• [Task description] Put the lines below into a numbered list, from the line containing "May I ask what length, in in, the" through the line containing "Answer: 10.71 mm", with both of those lines included and any blank lines omitted.

--- Given data ---

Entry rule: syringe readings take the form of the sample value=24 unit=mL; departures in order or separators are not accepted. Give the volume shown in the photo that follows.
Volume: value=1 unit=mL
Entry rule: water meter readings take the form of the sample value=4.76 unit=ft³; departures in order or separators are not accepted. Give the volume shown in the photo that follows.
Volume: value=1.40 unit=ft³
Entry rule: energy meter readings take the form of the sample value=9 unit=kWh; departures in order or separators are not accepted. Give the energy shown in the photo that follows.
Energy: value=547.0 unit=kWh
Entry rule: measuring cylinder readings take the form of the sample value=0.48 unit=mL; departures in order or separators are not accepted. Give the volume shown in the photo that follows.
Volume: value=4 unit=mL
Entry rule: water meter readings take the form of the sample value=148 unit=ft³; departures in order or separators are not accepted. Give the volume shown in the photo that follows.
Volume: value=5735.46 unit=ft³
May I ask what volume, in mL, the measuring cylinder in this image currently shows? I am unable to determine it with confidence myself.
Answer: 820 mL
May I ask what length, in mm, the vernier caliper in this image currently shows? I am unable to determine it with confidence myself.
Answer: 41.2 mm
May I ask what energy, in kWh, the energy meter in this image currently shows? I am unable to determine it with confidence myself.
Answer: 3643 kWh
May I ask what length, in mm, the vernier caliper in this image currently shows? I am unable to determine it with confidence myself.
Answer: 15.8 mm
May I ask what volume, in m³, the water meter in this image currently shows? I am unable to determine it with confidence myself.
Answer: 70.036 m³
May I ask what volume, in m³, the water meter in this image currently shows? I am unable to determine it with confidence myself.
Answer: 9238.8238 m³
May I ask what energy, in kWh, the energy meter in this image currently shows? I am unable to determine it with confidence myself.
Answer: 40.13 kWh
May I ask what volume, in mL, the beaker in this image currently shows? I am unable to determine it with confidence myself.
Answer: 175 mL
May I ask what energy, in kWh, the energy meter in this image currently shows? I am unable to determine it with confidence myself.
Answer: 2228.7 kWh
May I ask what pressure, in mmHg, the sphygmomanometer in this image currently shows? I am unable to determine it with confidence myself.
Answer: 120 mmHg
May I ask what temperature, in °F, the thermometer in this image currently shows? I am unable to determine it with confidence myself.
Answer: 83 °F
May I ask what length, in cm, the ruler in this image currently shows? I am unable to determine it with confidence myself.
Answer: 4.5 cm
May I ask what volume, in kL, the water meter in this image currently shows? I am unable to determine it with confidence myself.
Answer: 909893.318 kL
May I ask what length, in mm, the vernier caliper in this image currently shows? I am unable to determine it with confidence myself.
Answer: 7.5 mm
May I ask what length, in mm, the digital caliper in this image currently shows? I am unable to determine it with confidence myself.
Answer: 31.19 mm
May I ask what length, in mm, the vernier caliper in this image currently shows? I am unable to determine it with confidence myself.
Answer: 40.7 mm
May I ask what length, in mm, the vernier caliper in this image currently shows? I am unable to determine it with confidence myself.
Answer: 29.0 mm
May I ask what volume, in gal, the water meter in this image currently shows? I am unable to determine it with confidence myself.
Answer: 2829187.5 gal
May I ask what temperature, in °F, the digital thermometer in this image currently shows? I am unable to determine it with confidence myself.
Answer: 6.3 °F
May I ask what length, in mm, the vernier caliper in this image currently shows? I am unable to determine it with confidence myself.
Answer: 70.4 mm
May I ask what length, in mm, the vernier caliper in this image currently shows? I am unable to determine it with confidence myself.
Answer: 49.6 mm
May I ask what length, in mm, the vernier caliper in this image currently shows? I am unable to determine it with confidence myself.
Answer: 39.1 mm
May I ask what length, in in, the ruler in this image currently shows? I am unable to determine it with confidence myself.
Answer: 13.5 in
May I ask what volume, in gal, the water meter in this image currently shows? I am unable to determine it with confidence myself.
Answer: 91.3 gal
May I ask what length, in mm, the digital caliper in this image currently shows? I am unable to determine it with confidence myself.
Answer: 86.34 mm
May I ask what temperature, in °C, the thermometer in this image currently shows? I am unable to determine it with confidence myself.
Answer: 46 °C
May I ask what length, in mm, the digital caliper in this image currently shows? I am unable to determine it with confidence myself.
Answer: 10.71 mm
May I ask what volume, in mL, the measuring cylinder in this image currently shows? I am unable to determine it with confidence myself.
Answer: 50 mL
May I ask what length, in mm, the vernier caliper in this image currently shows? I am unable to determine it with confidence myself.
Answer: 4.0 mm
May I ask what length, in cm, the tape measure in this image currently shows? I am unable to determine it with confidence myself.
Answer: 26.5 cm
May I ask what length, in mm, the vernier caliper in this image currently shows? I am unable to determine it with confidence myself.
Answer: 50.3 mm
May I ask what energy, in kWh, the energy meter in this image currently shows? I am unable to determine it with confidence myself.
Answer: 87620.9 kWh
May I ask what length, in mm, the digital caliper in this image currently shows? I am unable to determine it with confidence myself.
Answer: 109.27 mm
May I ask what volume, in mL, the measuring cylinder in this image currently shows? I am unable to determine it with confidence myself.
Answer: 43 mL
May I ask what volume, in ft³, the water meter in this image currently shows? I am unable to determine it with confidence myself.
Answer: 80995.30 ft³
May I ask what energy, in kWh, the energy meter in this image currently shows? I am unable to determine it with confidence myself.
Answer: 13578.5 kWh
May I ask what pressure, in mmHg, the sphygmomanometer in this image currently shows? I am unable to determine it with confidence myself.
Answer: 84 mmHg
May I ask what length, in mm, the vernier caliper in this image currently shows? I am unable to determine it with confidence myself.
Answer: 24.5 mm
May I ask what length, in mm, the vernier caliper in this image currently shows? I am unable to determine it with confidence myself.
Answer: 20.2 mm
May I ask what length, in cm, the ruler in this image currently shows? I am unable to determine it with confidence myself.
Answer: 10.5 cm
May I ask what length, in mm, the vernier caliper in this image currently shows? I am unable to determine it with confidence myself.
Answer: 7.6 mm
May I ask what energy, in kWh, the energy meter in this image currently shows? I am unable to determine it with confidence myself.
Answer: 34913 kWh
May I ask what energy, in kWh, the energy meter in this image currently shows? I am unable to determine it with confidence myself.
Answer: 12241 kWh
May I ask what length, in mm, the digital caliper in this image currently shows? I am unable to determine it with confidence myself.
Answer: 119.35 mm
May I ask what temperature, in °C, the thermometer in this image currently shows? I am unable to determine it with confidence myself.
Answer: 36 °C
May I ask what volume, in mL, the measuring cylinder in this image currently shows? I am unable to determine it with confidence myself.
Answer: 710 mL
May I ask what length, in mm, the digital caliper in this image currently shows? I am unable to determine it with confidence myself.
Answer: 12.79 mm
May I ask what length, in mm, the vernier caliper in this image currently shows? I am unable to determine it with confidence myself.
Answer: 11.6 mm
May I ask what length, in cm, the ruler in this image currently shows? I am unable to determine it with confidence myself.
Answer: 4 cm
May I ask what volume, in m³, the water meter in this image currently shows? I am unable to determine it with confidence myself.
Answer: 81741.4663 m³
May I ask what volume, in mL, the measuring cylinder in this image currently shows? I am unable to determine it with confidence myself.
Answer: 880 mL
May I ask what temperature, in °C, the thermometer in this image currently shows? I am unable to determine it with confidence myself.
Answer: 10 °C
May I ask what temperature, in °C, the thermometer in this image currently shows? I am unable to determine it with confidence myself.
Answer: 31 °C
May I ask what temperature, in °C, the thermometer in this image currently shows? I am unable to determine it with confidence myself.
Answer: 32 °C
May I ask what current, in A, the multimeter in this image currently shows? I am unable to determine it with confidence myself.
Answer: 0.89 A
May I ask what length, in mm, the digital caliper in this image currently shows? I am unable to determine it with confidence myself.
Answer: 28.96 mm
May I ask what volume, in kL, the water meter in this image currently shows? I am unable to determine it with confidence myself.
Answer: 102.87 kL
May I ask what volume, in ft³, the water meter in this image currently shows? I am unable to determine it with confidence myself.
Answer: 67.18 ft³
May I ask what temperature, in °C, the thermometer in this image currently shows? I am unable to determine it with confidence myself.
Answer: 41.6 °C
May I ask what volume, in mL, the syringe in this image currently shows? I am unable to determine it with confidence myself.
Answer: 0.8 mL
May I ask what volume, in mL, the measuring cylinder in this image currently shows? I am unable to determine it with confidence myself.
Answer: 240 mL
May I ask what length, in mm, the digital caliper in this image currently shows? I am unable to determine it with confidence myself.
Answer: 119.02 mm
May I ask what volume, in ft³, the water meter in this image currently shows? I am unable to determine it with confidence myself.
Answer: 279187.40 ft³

---

• [Exercise result]
1. May I ask what length, in in, the ruler in this image currently shows? I am unable to determine it with confidence myself.
2. Answer: 13.5 in
3. May I ask what volume, in gal, the water meter in this image currently shows? I am unable to determine it with confidence myself.
4. Answer: 91.3 gal
5. May I ask what length, in mm, the digital caliper in this image currently shows? I am unable to determine it with confidence myself.
6. Answer: 86.34 mm
7. May I ask what temperature, in °C, the thermometer in this image currently shows? I am unable to determine it with confidence myself.
8. Answer: 46 °C
9. May I ask what length, in mm, the digital caliper in this image currently shows? I am unable to determine it with confidence myself.
10. Answer: 10.71 mm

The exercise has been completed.